CoCoNet enhances its EBICS-based multi-banking solutions for corporate payments with push notification reporting feature

  • Real-time notifications save banks’ corporate customers from having to request information unnecessarily while reducing volumes of data traffic
  • Wider adoption of EBICS is likely to lead to heightened demand for CoCoNet’s multi-banking solutions

Banks can now enable their corporate customers to benefit from convenient, real-time notifications that alert them when EBICS reporting and other payment information is ready for download. As a result, banks’ corporate customers no longer have to actively request report data, which may or may not be available at the time. In addition, by only updating their status report once they have received a notification, they can reduce the data traffic associated with superfluous requests.

The new push notification feature is the latest enhancement to CoCoNet’s best-in-class suite of EBICS-based multi-banking solutions for corporate payments. These flexible, feature-rich and user-friendly solutions give banks’ corporate customers a summarised dashboard overview of data relating to accounts with different banks.

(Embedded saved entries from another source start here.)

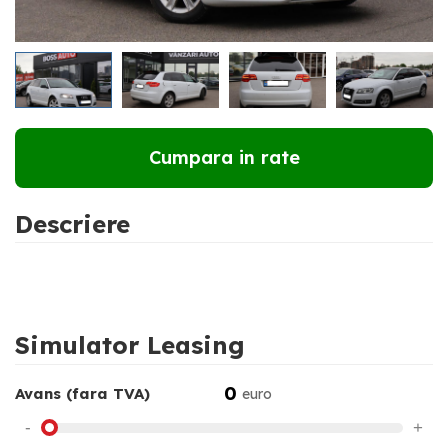
RATE DE LA
176 €
LUNAR
Cumpara in rate
Descriere
Simulator Leasing
0
Avans (fara TVA)
euro
-
+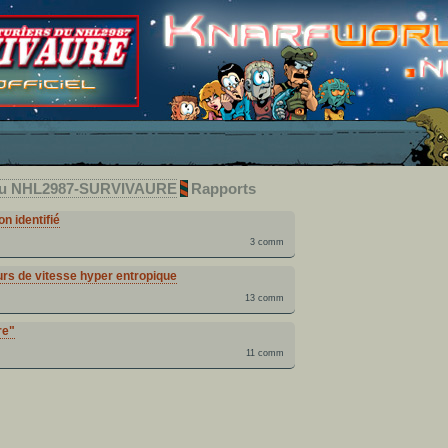
 du NHL2987-SURVIVAURE
Rapports
n identifié
3 comm
rs de vitesse hyper entropique
13 comm
re"
11 comm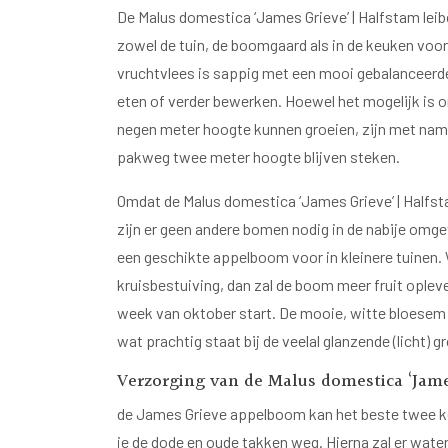
De Malus domestica ‘James Grieve’ | Halfstam leib
zowel de tuin, de boomgaard als in de keuken voor
vruchtvlees is sappig met een mooi gebalanceerde
eten of verder bewerken. Hoewel het mogelijk is 
negen meter hoogte kunnen groeien, zijn met name
pakweg twee meter hoogte blijven steken.
Omdat de Malus domestica ‘James Grieve’ | Halfsta
zijn er geen andere bomen nodig in de nabije omge
een geschikte appelboom voor in kleinere tuinen.
kruisbestuiving, dan zal de boom meer fruit opleve
week van oktober start. De mooie, witte bloesem z
wat prachtig staat bij de veelal glanzende (licht) g
Verzorging van de Malus domestica ‘Jame
de James Grieve appelboom kan het beste twee kee
je de dode en oude takken weg. Hierna zal er water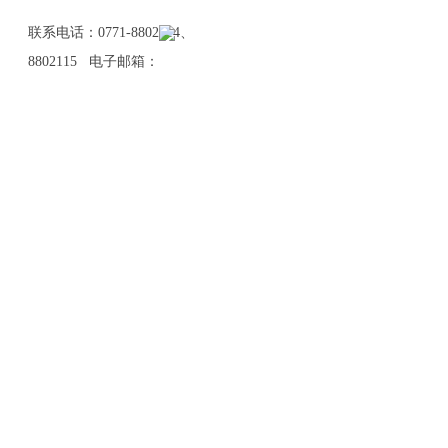
联系电话：0771-8802114、
8802115 电子邮箱：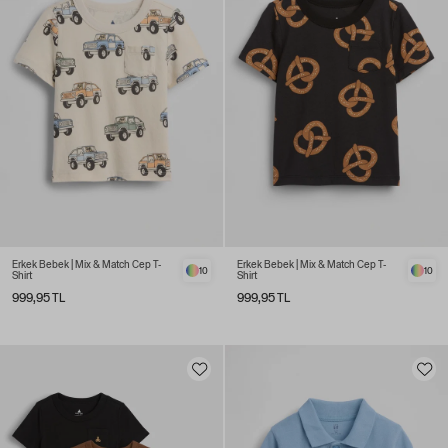
Erkek Bebek | Mix & Match Cep T-
Erkek Bebek | Mix & Match Cep T-
10
10
Shirt
Shirt
999,95 TL
999,95 TL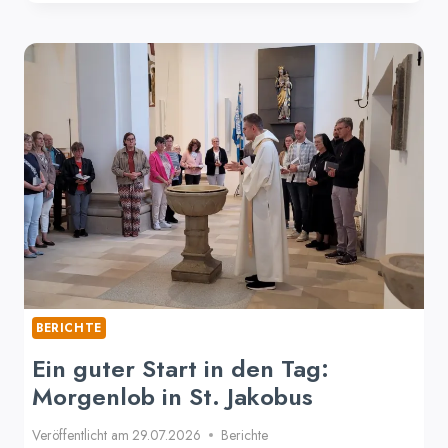
–
MAISL
ZUR
FESTWOCHE
DER
ALTARWEIHE
BERICHTE
Ein guter Start in den Tag:
Morgenlob in St. Jakobus
Veröffentlicht am
29.07.2026
Berichte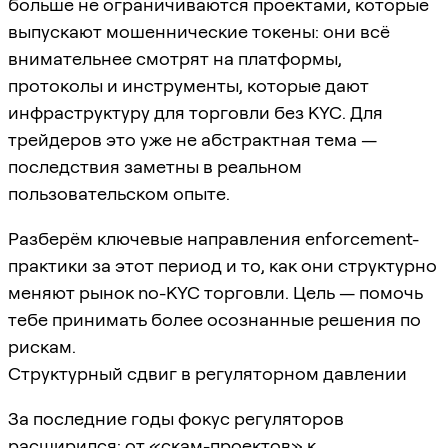
больше не ограничиваются проектами, которые
выпускают мошеннические токены: они всё
внимательнее смотрят на платформы,
протоколы и инструменты, которые дают
инфраструктуру для торговли без KYC. Для
трейдеров это уже не абстрактная тема —
последствия заметны в реальном
пользовательском опыте.
Разберём ключевые направления enforcement-
практики за этот период и то, как они структурно
меняют рынок no-KYC торговли. Цель — помочь
тебе принимать более осознанные решения по
рискам.
Структурный сдвиг в регуляторном давлении
За последние годы фокус регуляторов
расширился: от «скам-проектов» к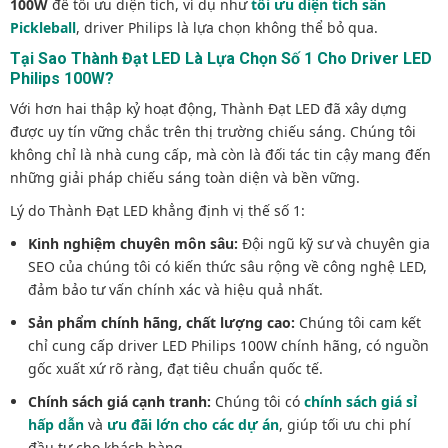
100W
để tối ưu diện tích, ví dụ như
tối ưu diện tích sân
Pickleball
, driver Philips là lựa chọn không thể bỏ qua.
Tại Sao Thành Đạt LED Là Lựa Chọn Số 1 Cho Driver LED
Philips 100W?
Với hơn hai thập kỷ hoạt động, Thành Đạt LED đã xây dựng
được uy tín vững chắc trên thị trường chiếu sáng. Chúng tôi
không chỉ là nhà cung cấp, mà còn là đối tác tin cậy mang đến
những giải pháp chiếu sáng toàn diện và bền vững.
Lý do Thành Đạt LED khẳng định vị thế số 1:
Kinh nghiệm chuyên môn sâu:
Đội ngũ kỹ sư và chuyên gia
SEO của chúng tôi có kiến thức sâu rộng về công nghệ LED,
đảm bảo tư vấn chính xác và hiệu quả nhất.
Sản phẩm chính hãng, chất lượng cao:
Chúng tôi cam kết
chỉ cung cấp driver LED Philips 100W chính hãng, có nguồn
gốc xuất xứ rõ ràng, đạt tiêu chuẩn quốc tế.
Chính sách giá cạnh tranh:
Chúng tôi có
chính sách giá sỉ
hấp dẫn
và
ưu đãi lớn cho các dự án
, giúp tối ưu chi phí
đầu tư cho khách hàng.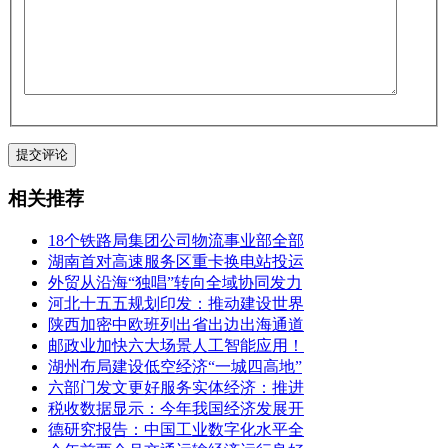
相关推荐
18个铁路局集团公司物流事业部全部
湖南首对高速服务区重卡换电站投运
外贸从沿海“独唱”转向全域协同发力
河北十五五规划印发：推动建设世界
陕西加密中欧班列出省出边出海通道
邮政业加快六大场景人工智能应用！
湖州布局建设低空经济“一城四高地”
六部门发文更好服务实体经济：推进
税收数据显示：今年我国经济发展开
德研究报告：中国工业数字化水平全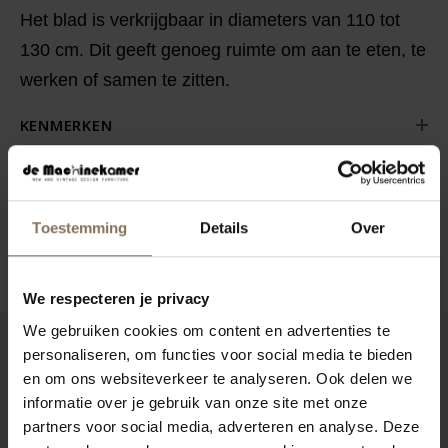
Het blad is verkrijgbaar in diameters van 110 tot
130 cm. Dit geeft genoeg ruimte om aan te eten, te
werken of samen te zitten.
KENMERKEN
VERPAKKING & MONTAGE
AFMETINGEN
Toestemming
Details
Over
ZAKELIJK
We respecteren je privacy
We gebruiken cookies om content en advertenties te
personaliseren, om functies voor social media te bieden
RECENT BEKEKEN
en om ons websiteverkeer te analyseren. Ook delen we
informatie over je gebruik van onze site met onze
partners voor social media, adverteren en analyse. Deze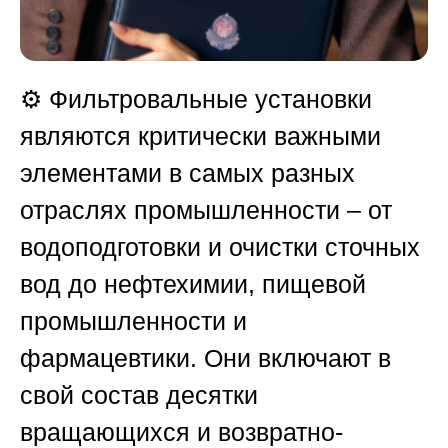
⚙️ Фильтровальные установки
являются критически важными
элементами в самых разных
отраслях промышленности – от
водоподготовки и очистки сточных
вод до нефтехимии, пищевой
промышленности и
фармацевтики. Они включают в
свой состав десятки
вращающихся и возвратно-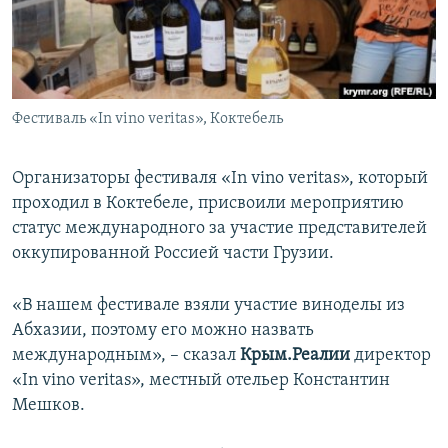
ПРИСОЕДИНЯЙТЕСЬ!
ПОБЕДИТЕЛЕЙ НЕ СУДЯТ?
КРЫМ.НЕПОКОРЕННЫЙ
ELIFBE
Фестиваль «In vino veritas», Коктебель
УКРАИНСКАЯ ПРОБЛЕМА КРЫМА
Все сайты RFE/RL
Организаторы фестиваля «In vino veritas», который
проходил в Коктебеле, присвоили мероприятию
статус международного за участие представителей
оккупированной Россией части Грузии.
«В нашем фестивале взяли участие виноделы из
Абхазии, поэтому его можно назвать
международным», – сказал
Крым.Реалии
директор
«In vino veritas», местный отельер Константин
Мешков.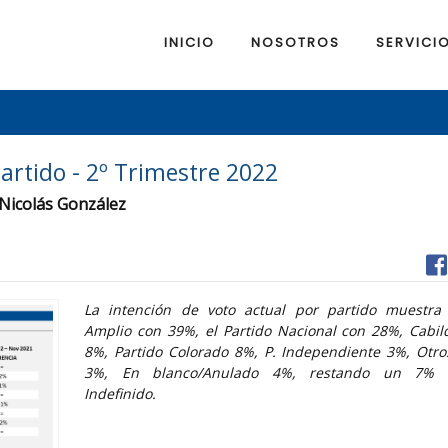
INICIO
NOSOTROS
SERVICI
partido - 2º Trimestre 2022
 Nicolás González
La intención de voto actual por partido muestra 
Amplio con 39%, el Partido Nacional con 28%, Cabil
8%, Partido Colorado 8%, P. Independiente 3%, Otro
3%, En blanco/Anulado 4%, restando un 7% 
Indefinido.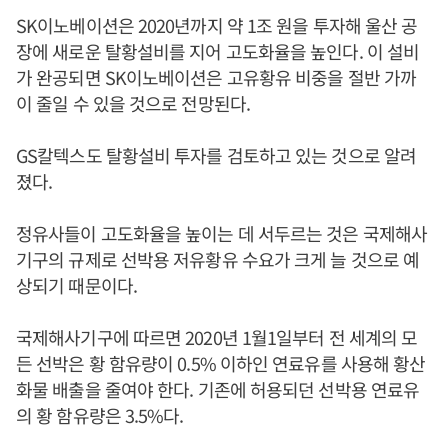
SK이노베이션은 2020년까지 약 1조 원을 투자해 울산 공
장에 새로운 탈황설비를 지어 고도화율을 높인다. 이 설비
가 완공되면 SK이노베이션은 고유황유 비중을 절반 가까
이 줄일 수 있을 것으로 전망된다.
GS칼텍스도 탈황설비 투자를 검토하고 있는 것으로 알려
졌다.
정유사들이 고도화율을 높이는 데 서두르는 것은 국제해사
기구의 규제로 선박용 저유황유 수요가 크게 늘 것으로 예
상되기 때문이다.
국제해사기구에 따르면 2020년 1월1일부터 전 세계의 모
든 선박은 황 함유량이 0.5% 이하인 연료유를 사용해 황산
화물 배출을 줄여야 한다. 기존에 허용되던 선박용 연료유
의 황 함유량은 3.5%다.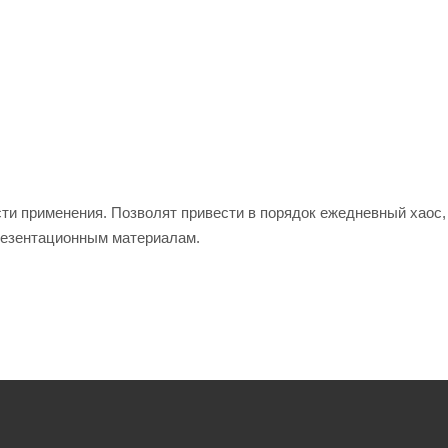
ти применения. Позволят привести в порядок ежедневный хаос,
резентационным материалам.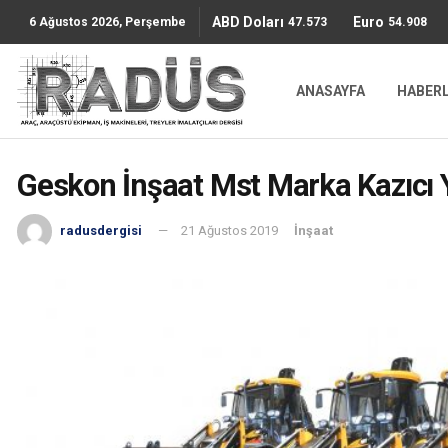
ABD Doları
Euro
47.5736
54.9087
6 Ağustos 2026, Perşembe
ANASAYFA
HABER
Geskon İnşaat Mst Marka Kazıcı Yü
radusdergisi
21 Ağustos 2019
İnşaat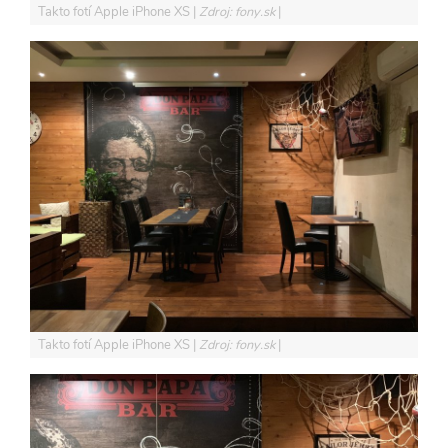
Takto fotí Apple iPhone XS
Zdroj: fony.sk
Takto fotí Apple iPhone XS
Zdroj: fony.sk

As well as providing them with improved visibility over their financial position, the solutions allow corporate customers to execute effective cash-pooling strategies.

“We have offered EBICS-based multi-banking solutions for many years,” said Joachim Blank, Head of Global Product Management at CoCoNet. “So, we know they are the perfect basis for banks to improve their digital banking services for corporate customers in countries that have adopted the EBICS standard.”

He added: “In today’s highly competitive, multi-banking environment, it is essential that banks are able to position themselves as the best partner to their corporate customers, as well as the central connection point, if they are to retain valuable, paid-for services.”

EBICS (the Electronic Banking Internet Communication Standard) is used to exchange data such as (non-)payment files and reporting data between banks, and between banks and companies, as well as to authorise payments based on digital signatures. It is already mandatory in France, Germany and Switzerland, while a number of other countries – such as Austria, Italy and Spain – are also considering adoption of the protocol.

“We are likely to see greater use of the EBICS protocol in the future, not only in countries where it is mandatory today, but beyond,” concluded Blank. “So, going forward, I expect to see heightened demand for EBICS-based multi-banking solutions from banks. Banks will see these solutions as a way to provide their corporate customers with easily accessible, up-to-date information on payments. In doing so, they will cement their position as their customers’ banking partner of choice.”